About this task:
Reproduce the passage on the annexation of Hawaii word for word, from "Democracy, even when" up to and including "to the voters.".

Source text:
I have been meaning to read some detailed history of Hawaii to clarify this issue, but in the meantime I picked up a general history of the northern Pacific Ocean, Walter A. McDougall's Let the Sea Make a Noise, which covers quite a bit of Hawaiian history. Having said that in 1882 Hawaiian plantation owners petitioned Japan to allow emigration to Hawaii because the Japanese were the best workers, on page 391 McDougall begins covering the events leading directly to annexation. Annexation was all about preventing democracy, not creating it.

American planters (mostly sons of missionaries) had already established that only white people and people who had a minimum amount of property (mostly the few native Hawaiians who had not sold out to whites) could vote in their banana Republic. In the United States at that time the Democratic Party was both openly racist and, for the most part, against imperialist adventures. In addition the party represented sugar plantation owners in Louisiana and Florida who did not want Hawaiian sugar to be inside U.S. tariff walls. So while Grover Cleveland, a Democrat, was President, the annexation of Hawaii was delayed. William McKinley, a Republican president elected in 1896, was willing to annex, but Japan stood in the way.

In 1897 the Japanese government sought to protect the independence of Hawaii after the (still independent, but wanting to be annexed white elitist) ruling junta barred Japanese immigration. Japanese Consul Shimamura protested, so Secretary of the Navy John Davis Long sent a cruiser, the Philadelphia, to Hawaii. Again in April Hawaii's President Sanford Dole (yes, like the pineapple company) formally requested annexation by the U.S. The Japanese countered by sending their own cruiser, Naniwa. How about a little democracy fellas? "If the Republic of Hawaii were forced to grant Japanese residents the vote, the Japanese would take over! McKinley now overcame his doubts and ordered the State Department to draft an annexation treaty." [page 392]

"In December 1897 the Meiji cabinet blinked, declared itself satisfied with a small indemnity, and ordered the Naniwa home."

I'll also note that the annexation of Hawaii broke previously signed treaties with the sovereign nation of Hawaii guaranteeing its eternal independence.

It is an old game. The easiest way to win at democracy is to allow only your own side to vote. The U.S. still plays that game, more recently for instance in unoccupied Palestine and in Algeria. When political parties the U.S. does not like, for instance Hamas, win elections, the U.S. simply installs someone else and teaches them how to run crooked elections. Just like in California now, where the publicized debates between Meg Whitman and Jerry Brown have shown they are just two faces of the same incompetent regime. Third party candidates like Laura Wells are simply not allowed to join in public debates.

Democracy, even when truly democratic, is no guarantee of good governance. But the minimal ingredients for democracy are: allowing everyone to vote, and allowing all candidates fair access to the voters.

[Collected data]
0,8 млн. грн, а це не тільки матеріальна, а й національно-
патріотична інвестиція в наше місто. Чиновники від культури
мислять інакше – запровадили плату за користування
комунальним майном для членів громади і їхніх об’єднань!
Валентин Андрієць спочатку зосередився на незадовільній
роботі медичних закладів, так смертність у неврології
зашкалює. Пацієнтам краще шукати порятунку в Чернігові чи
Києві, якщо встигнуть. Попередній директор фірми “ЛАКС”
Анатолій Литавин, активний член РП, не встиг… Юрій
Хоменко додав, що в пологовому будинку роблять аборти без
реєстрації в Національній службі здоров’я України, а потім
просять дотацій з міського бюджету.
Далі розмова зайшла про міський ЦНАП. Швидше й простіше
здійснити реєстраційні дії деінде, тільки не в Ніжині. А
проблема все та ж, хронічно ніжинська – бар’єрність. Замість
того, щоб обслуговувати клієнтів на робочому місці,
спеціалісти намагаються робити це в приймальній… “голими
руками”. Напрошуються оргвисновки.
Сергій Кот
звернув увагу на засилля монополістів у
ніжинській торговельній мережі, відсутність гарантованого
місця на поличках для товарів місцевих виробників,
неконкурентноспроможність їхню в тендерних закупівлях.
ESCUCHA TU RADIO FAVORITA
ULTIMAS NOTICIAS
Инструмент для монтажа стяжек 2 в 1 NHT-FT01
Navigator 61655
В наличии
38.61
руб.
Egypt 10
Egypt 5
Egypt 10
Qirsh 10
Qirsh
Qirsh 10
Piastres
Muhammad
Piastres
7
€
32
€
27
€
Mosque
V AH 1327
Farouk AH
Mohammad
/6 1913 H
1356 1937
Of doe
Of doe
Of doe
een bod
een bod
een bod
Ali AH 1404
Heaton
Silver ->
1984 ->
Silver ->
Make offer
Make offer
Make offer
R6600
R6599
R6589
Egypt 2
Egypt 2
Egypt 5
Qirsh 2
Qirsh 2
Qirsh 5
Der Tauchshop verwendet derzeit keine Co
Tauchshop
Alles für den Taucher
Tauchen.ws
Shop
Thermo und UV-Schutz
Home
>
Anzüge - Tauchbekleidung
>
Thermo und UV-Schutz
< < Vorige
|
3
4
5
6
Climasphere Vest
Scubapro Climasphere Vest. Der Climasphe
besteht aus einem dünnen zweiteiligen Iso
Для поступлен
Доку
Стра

Task response:
Democracy, even when truly democratic, is no guarantee of good governance. But the minimal ingredients for democracy are: allowing everyone to vote, and allowing all candidates fair access to the voters.